THE PROBLEM:
Look through the records below for the line with "left eye: (488, 260)" and the line with "right back paw: (541, 509)", then return those lines and all lines between, exactly.

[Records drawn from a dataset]

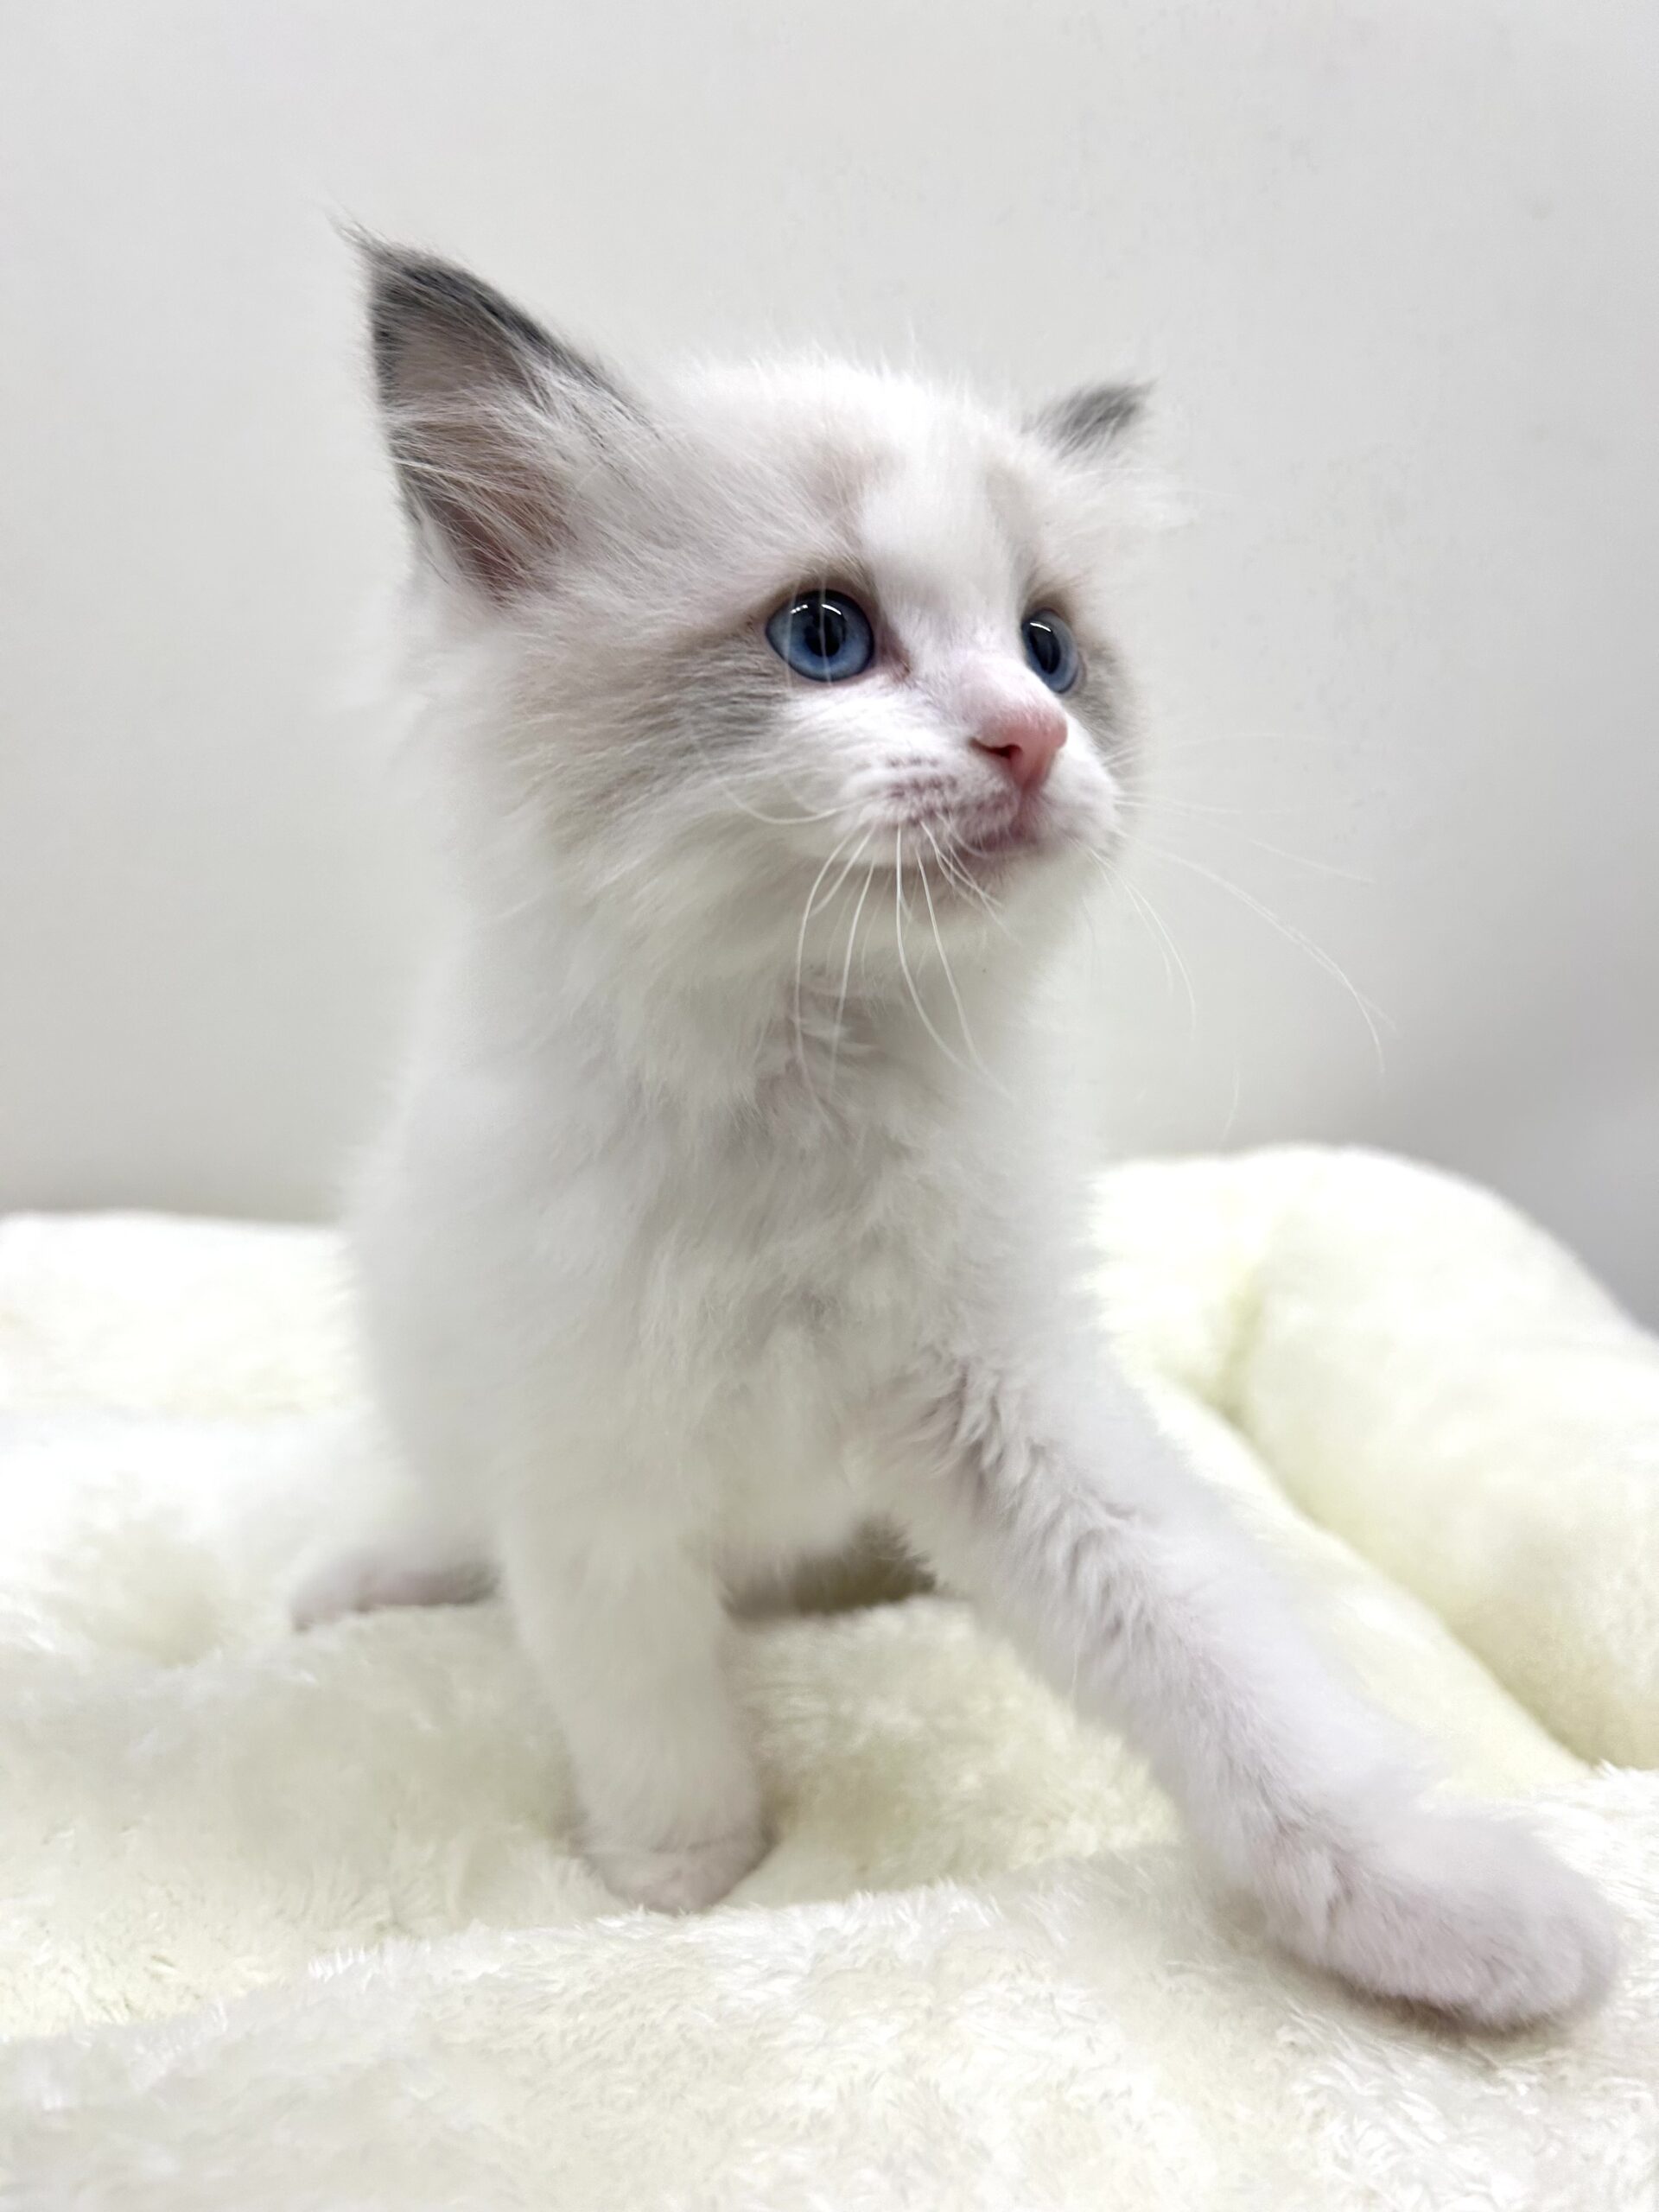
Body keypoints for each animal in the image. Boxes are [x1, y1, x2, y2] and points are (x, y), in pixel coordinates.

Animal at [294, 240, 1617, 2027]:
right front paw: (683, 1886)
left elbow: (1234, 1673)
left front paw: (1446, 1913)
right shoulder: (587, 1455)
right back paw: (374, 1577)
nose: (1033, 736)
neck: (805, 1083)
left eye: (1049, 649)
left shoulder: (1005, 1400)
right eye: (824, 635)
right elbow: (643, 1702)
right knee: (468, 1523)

==

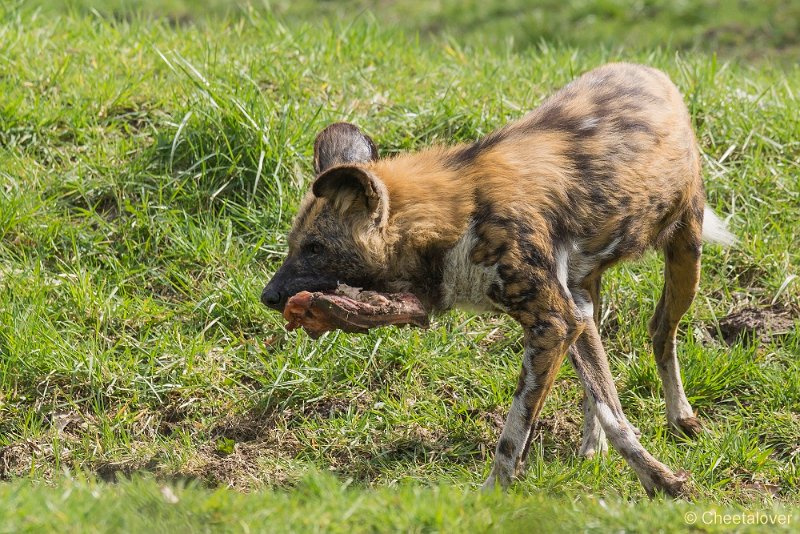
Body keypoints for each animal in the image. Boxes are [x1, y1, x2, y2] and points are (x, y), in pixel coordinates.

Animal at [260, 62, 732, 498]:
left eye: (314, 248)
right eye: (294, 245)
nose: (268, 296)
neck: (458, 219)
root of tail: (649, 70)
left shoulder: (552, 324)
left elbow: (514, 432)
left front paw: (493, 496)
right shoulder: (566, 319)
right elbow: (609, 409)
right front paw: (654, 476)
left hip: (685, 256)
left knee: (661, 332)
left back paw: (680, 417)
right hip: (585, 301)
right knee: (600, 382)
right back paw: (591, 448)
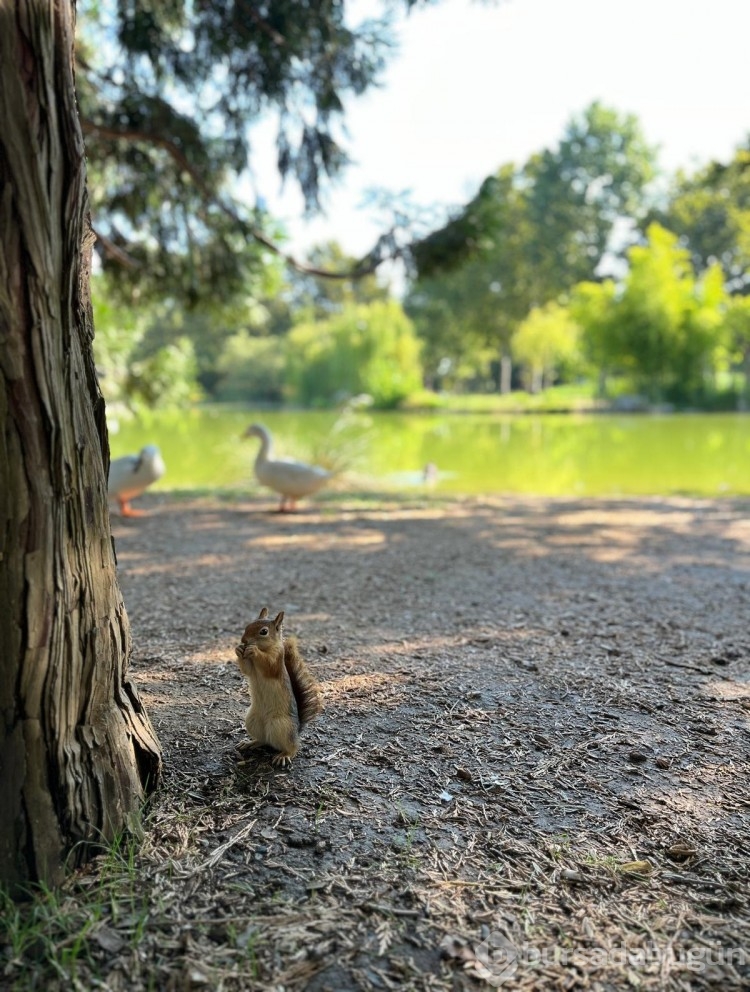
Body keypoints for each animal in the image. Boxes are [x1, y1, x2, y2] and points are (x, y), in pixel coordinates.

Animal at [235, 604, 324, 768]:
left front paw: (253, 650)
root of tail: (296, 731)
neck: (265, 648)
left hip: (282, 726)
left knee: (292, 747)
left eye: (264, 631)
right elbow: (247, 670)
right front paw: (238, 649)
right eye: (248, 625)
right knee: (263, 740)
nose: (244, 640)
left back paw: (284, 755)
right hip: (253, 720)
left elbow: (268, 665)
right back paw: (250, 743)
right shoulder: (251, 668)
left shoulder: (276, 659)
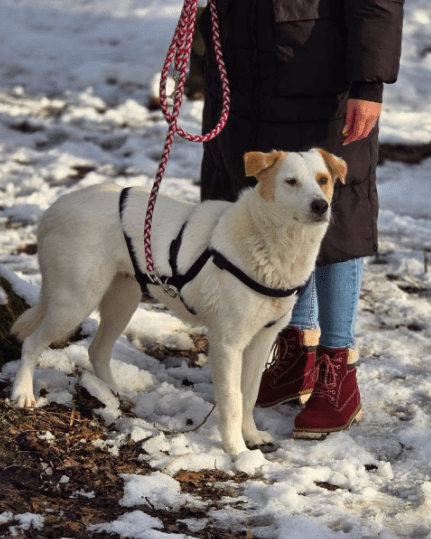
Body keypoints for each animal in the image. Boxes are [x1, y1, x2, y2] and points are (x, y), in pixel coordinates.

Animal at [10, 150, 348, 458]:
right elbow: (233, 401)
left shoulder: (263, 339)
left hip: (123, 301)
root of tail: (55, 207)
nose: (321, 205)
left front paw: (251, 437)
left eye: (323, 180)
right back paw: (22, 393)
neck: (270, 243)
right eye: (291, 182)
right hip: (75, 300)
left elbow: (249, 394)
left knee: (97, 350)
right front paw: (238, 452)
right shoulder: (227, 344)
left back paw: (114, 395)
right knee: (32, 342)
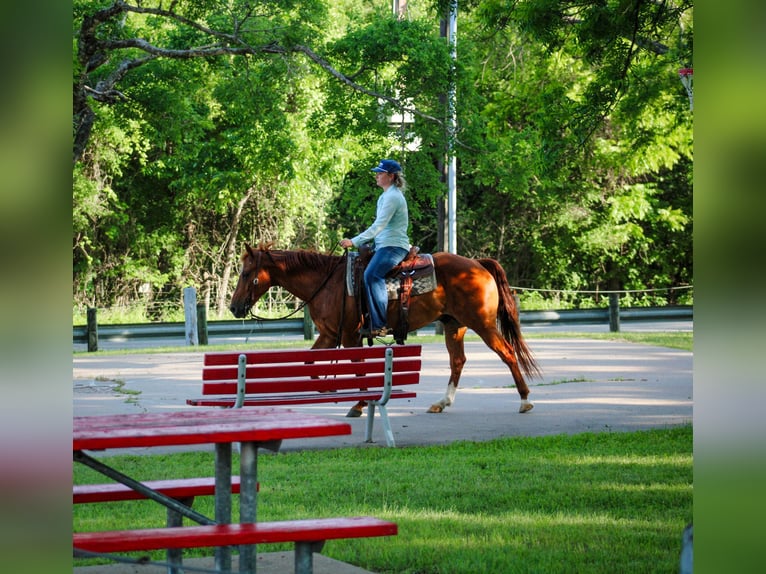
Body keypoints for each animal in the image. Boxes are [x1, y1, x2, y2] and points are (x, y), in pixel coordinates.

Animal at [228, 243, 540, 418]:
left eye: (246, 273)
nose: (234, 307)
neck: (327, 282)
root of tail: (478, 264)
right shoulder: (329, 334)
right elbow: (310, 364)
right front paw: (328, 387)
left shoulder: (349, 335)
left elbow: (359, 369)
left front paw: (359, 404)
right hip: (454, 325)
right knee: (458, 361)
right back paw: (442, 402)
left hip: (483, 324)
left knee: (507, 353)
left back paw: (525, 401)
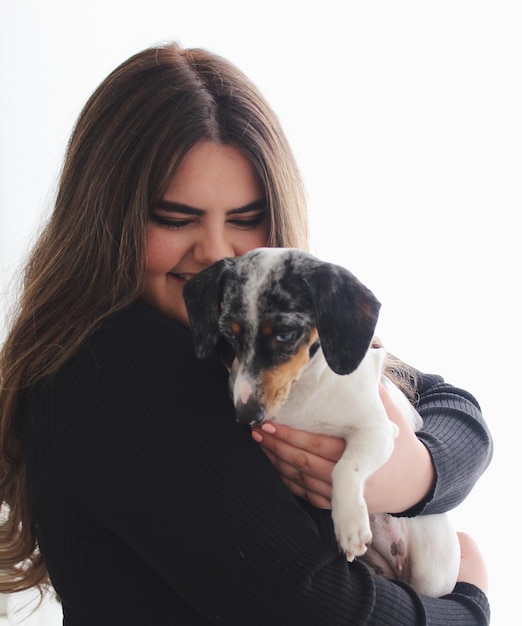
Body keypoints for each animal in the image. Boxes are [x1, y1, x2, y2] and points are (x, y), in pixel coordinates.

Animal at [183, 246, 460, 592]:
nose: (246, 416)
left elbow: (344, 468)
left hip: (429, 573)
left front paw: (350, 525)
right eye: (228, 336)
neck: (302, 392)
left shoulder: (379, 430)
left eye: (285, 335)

* * *

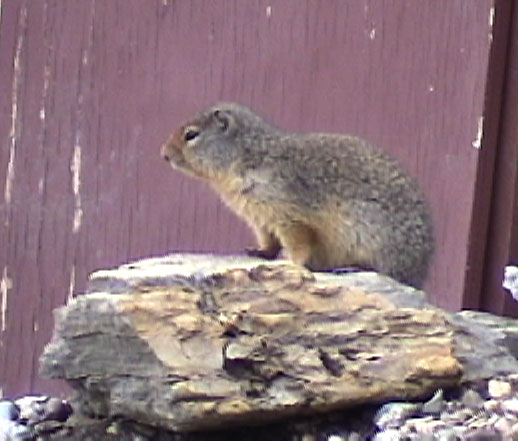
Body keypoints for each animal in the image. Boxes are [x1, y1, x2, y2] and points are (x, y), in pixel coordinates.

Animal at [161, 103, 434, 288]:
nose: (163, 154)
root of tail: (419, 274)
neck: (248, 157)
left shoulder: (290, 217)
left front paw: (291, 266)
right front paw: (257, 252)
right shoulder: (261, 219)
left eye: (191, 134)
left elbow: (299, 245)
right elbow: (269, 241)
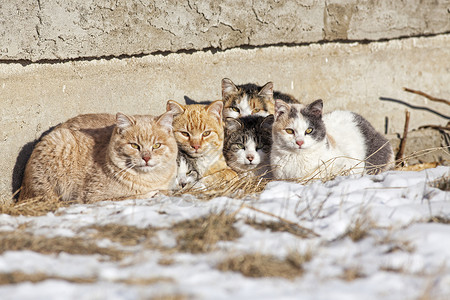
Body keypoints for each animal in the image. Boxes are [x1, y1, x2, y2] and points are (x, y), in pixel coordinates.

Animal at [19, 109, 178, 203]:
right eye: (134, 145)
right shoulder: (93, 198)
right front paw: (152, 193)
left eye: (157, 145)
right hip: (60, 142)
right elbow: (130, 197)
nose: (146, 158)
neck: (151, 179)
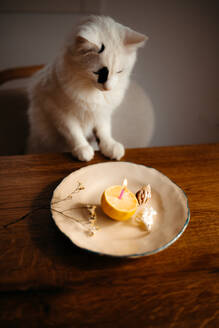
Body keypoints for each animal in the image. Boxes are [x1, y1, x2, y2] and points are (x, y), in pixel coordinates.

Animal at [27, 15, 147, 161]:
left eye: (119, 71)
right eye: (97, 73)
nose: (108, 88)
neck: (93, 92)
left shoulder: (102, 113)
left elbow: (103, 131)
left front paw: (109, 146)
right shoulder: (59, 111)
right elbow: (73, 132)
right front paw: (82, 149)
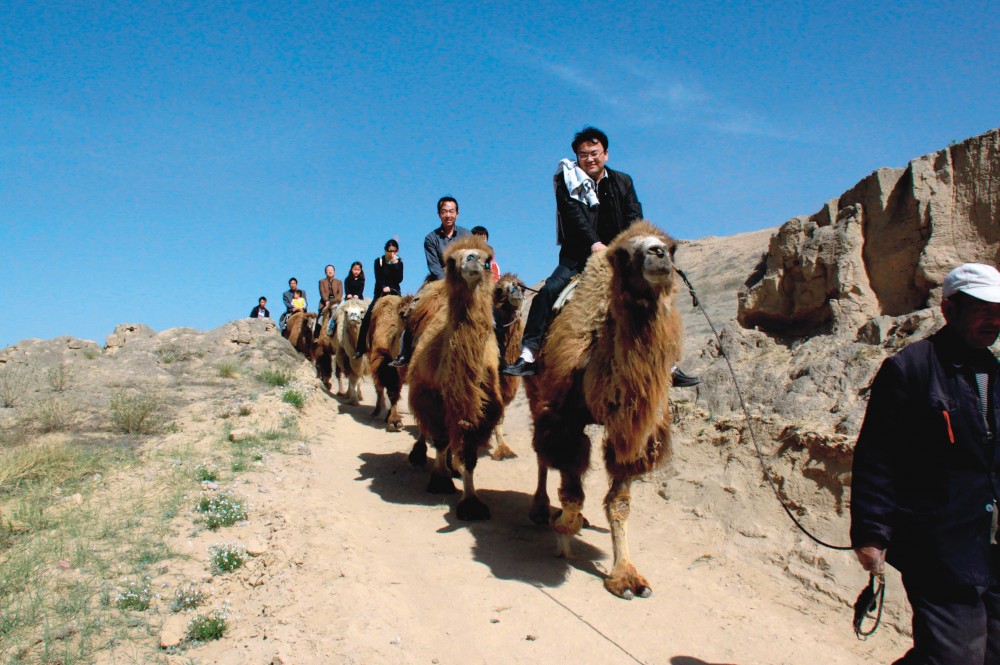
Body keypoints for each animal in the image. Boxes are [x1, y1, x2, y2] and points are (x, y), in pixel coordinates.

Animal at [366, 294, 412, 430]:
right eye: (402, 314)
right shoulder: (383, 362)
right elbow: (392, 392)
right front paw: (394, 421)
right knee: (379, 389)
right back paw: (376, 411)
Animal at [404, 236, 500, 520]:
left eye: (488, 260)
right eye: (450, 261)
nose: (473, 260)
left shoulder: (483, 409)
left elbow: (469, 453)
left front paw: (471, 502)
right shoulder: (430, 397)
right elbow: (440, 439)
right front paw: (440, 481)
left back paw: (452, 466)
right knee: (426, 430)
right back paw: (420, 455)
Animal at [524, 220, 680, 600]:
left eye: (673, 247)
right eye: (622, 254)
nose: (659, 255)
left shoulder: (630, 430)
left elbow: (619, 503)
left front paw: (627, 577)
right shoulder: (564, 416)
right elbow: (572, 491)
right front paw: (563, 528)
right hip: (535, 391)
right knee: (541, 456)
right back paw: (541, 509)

PROBLEM SOLUTION:
left eye: (488, 260)
right eye: (450, 261)
nose: (473, 260)
left shoulder: (483, 409)
left elbow: (469, 453)
left front paw: (471, 502)
right shoulder: (430, 397)
right elbow: (440, 439)
right front paw: (440, 481)
left back paw: (452, 466)
right knee: (426, 430)
right back paw: (420, 455)
Animal at [524, 220, 680, 600]:
left eye: (673, 247)
right eye: (622, 254)
nose: (659, 255)
left shoulder: (630, 430)
left elbow: (619, 503)
left front paw: (627, 577)
right shoulder: (564, 416)
right elbow: (572, 491)
right front paw: (563, 528)
right hip: (535, 391)
right knee: (541, 456)
right back paw: (541, 509)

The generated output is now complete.